───── Supplied records

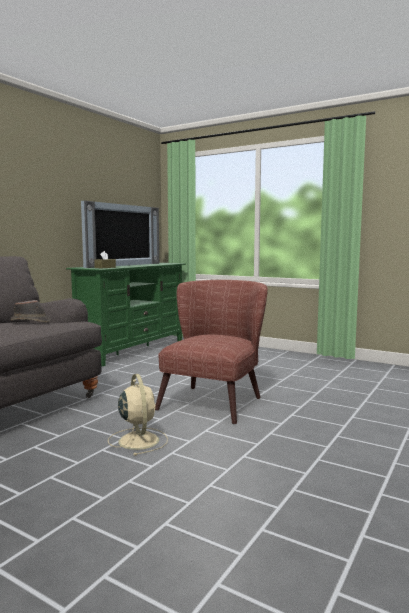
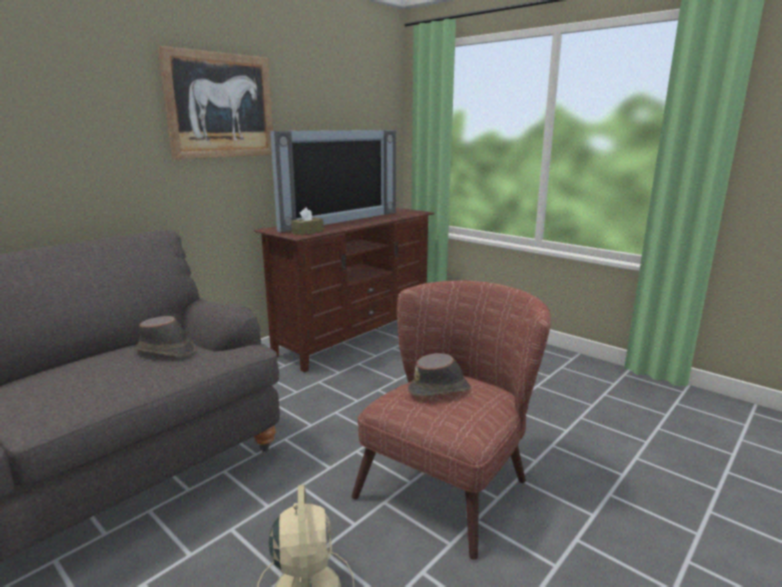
camera: 10 degrees right, 10 degrees up
(48, 184) = (221, 106): none -> picture
(133, 350) = (354, 336): green tv stand -> brown tv stand
(207, 336) = (440, 390): none -> brown hat

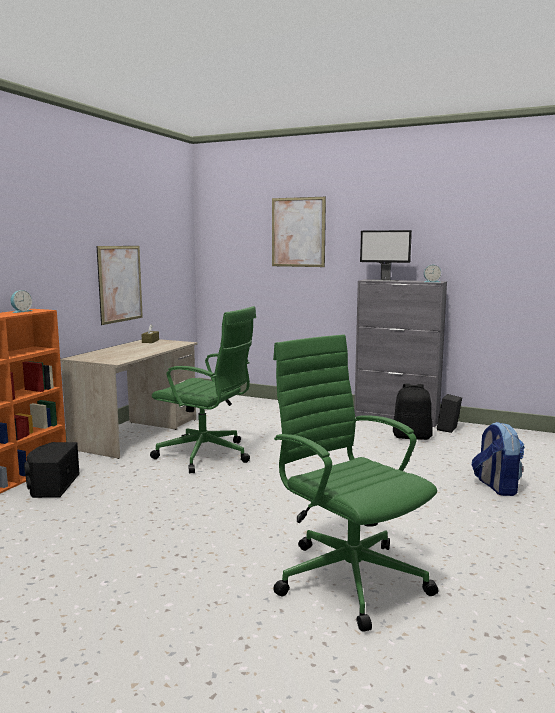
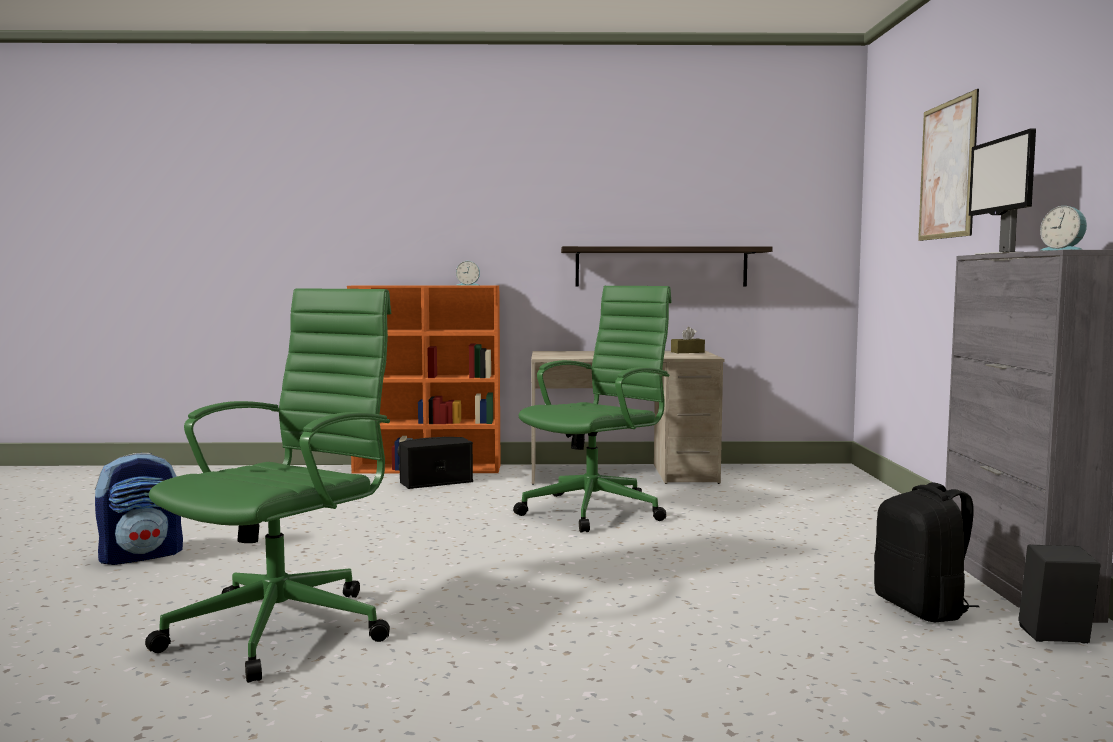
camera: 65 degrees right, 5 degrees down
(120, 284) = (661, 267): picture -> shelf
(206, 455) = (596, 510): green office chair -> green office chair turned 135 degrees counterclockwise
(496, 487) = (747, 709): backpack -> backpack (142, 556)

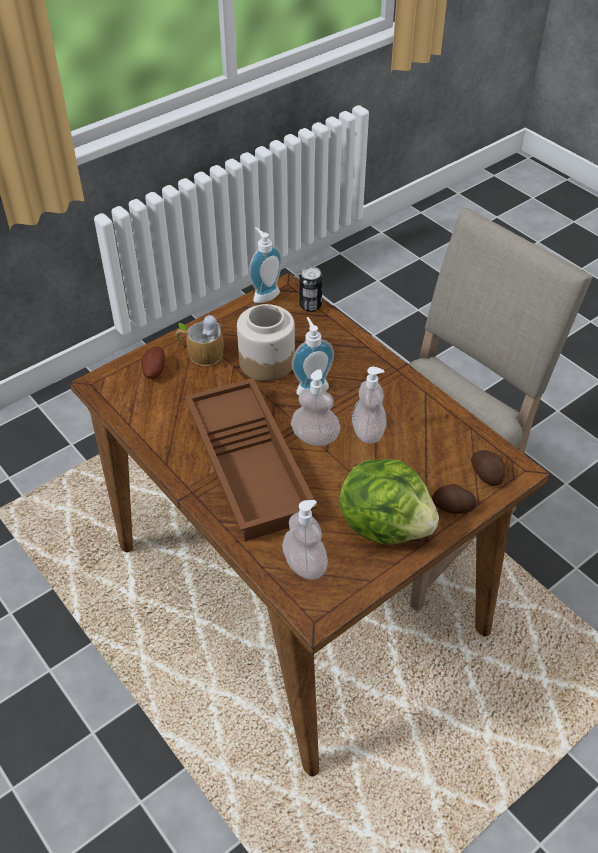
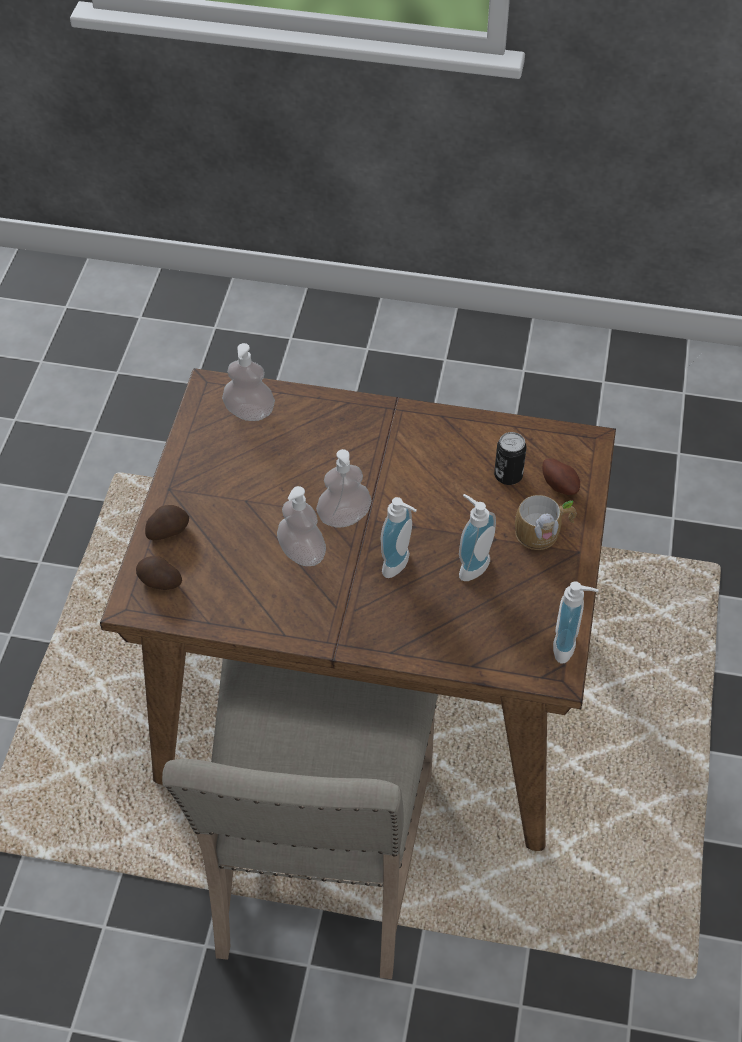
camera: 140 degrees right, 5 degrees up
(252, 465) = (371, 458): brown tray -> none
(267, 362) = (470, 565): jar -> soap dispenser
(310, 305) = (505, 666): can -> can (508, 475)
(385, 524) = (214, 480): lettuce -> none

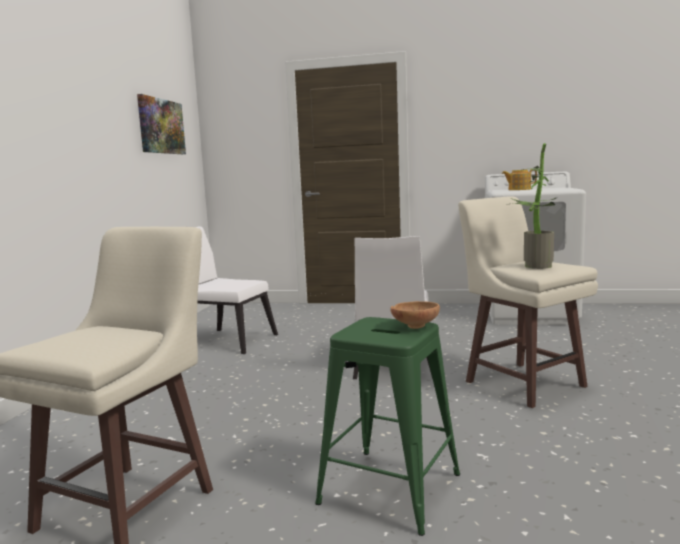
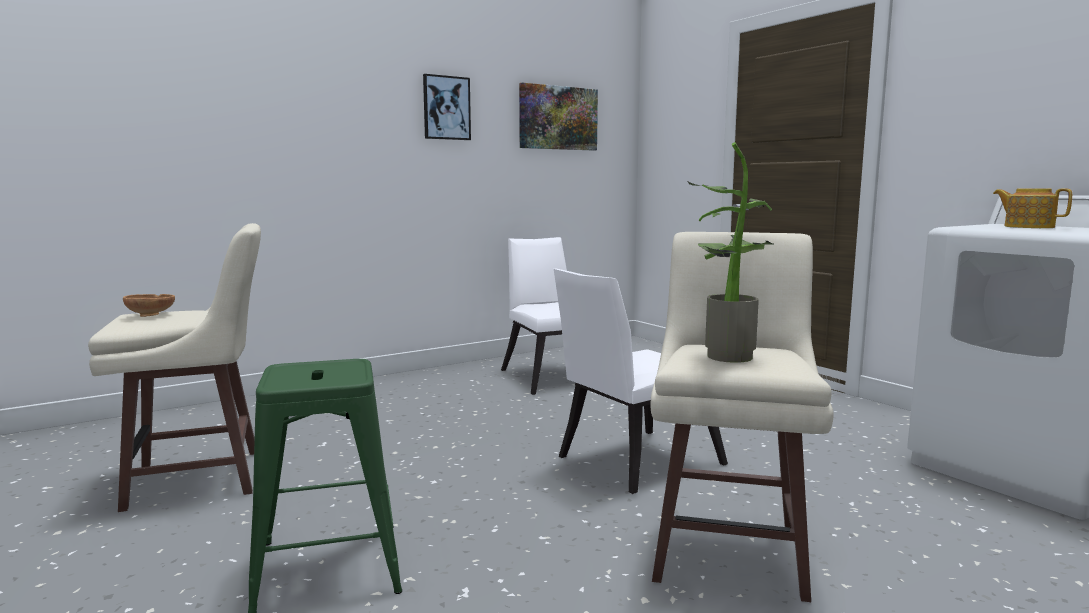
camera: 45 degrees right, 0 degrees up
(95, 113) = (446, 108): none -> picture
(415, 325) = (344, 377): brown bowl -> brown bowl (152, 315)

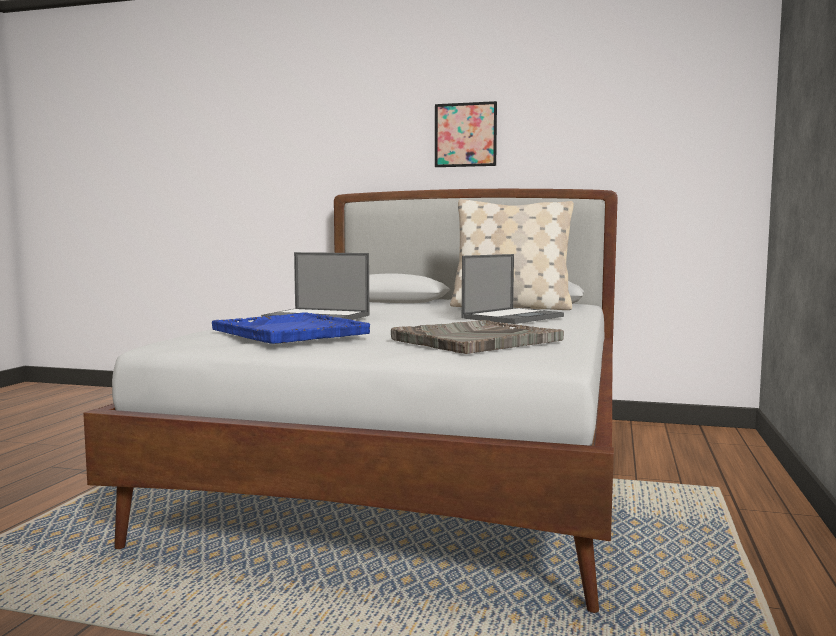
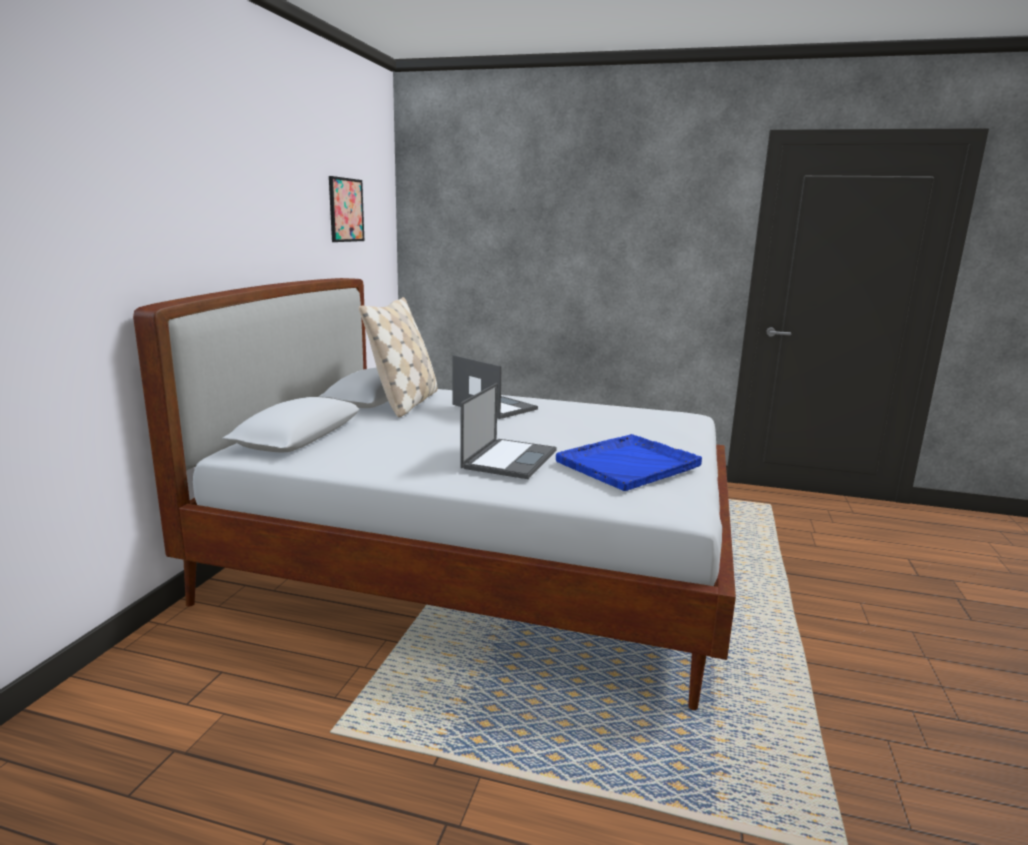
camera: 90 degrees left, 10 degrees up
(465, 135) = (248, 216): picture -> picture (346, 210)
(475, 340) = (628, 422): grey tray -> none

──────────

**Directions:**
Write out the whole listing verbatim, images excluded.

**Expected answer:**
camera: 10 degrees right, 10 degrees up
(48, 184) = (221, 106): none -> picture
(133, 350) = (354, 336): green tv stand -> brown tv stand
(207, 336) = (440, 390): none -> brown hat

camera: 65 degrees right, 5 degrees down
(120, 284) = (661, 267): picture -> shelf
(206, 455) = (596, 510): green office chair -> green office chair turned 135 degrees counterclockwise
(496, 487) = (747, 709): backpack -> backpack (142, 556)

camera: 140 degrees right, 5 degrees up
(252, 465) = (371, 458): brown tray -> none
(267, 362) = (470, 565): jar -> soap dispenser
(310, 305) = (505, 666): can -> can (508, 475)
(385, 524) = (214, 480): lettuce -> none

camera: 45 degrees right, 0 degrees up
(95, 113) = (446, 108): none -> picture
(415, 325) = (344, 377): brown bowl -> brown bowl (152, 315)

camera: 90 degrees left, 10 degrees up
(465, 135) = (248, 216): picture -> picture (346, 210)
(475, 340) = (628, 422): grey tray -> none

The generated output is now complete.